** Begin **

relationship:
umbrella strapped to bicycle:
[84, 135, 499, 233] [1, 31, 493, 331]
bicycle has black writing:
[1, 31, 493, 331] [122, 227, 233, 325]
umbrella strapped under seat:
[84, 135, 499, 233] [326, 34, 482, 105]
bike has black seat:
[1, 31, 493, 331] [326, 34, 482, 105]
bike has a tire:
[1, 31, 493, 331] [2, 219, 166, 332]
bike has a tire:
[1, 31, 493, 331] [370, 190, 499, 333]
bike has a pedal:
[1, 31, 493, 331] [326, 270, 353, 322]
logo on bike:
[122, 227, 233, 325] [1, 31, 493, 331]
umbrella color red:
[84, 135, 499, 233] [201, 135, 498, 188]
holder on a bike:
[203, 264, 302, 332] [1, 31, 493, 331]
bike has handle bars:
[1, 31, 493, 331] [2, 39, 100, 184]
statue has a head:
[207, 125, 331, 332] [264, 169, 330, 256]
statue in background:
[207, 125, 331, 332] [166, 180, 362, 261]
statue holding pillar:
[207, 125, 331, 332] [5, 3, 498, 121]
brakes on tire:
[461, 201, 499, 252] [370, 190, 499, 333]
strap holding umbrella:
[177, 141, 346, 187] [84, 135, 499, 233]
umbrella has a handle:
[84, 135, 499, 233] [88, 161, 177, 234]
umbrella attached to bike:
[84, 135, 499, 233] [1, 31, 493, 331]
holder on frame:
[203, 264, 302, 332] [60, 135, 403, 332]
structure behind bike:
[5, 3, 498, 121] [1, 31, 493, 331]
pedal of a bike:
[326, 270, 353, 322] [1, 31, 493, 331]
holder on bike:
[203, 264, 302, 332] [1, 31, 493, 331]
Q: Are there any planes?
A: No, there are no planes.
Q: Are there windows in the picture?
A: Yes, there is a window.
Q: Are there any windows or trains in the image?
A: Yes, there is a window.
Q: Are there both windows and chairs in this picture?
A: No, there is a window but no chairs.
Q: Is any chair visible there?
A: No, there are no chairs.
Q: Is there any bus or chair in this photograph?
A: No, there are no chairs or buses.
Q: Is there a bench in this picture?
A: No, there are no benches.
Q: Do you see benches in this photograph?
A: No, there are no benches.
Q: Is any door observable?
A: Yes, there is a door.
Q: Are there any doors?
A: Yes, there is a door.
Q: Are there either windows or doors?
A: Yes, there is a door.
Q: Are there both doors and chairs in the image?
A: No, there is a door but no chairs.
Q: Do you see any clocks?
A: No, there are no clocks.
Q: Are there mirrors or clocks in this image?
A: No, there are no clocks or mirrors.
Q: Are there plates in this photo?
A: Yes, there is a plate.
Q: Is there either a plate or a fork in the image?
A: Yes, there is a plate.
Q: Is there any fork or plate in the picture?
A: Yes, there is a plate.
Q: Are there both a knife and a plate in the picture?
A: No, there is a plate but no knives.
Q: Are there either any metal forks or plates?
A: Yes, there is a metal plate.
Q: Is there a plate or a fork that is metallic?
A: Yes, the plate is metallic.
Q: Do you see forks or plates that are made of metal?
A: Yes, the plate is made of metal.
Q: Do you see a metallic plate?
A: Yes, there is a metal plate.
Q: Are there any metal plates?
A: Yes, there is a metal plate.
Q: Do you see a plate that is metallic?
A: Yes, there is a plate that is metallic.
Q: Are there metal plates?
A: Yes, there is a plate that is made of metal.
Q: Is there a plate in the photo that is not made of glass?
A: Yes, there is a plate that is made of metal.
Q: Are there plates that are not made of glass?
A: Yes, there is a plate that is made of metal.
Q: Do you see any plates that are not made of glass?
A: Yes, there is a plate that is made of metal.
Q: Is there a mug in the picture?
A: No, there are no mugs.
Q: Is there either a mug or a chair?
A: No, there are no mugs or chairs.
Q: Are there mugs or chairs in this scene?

** End **

» What this task involves
Give the lines as a JSON list of strings, one per line with blank lines omitted, starting at the line that contains "Q: Is there a mug in the picture?" and ending at the final line of the data.

» The reply
[
  "Q: Is there a mug in the picture?",
  "A: No, there are no mugs.",
  "Q: Is there either a mug or a chair?",
  "A: No, there are no mugs or chairs.",
  "Q: Are there mugs or chairs in this scene?"
]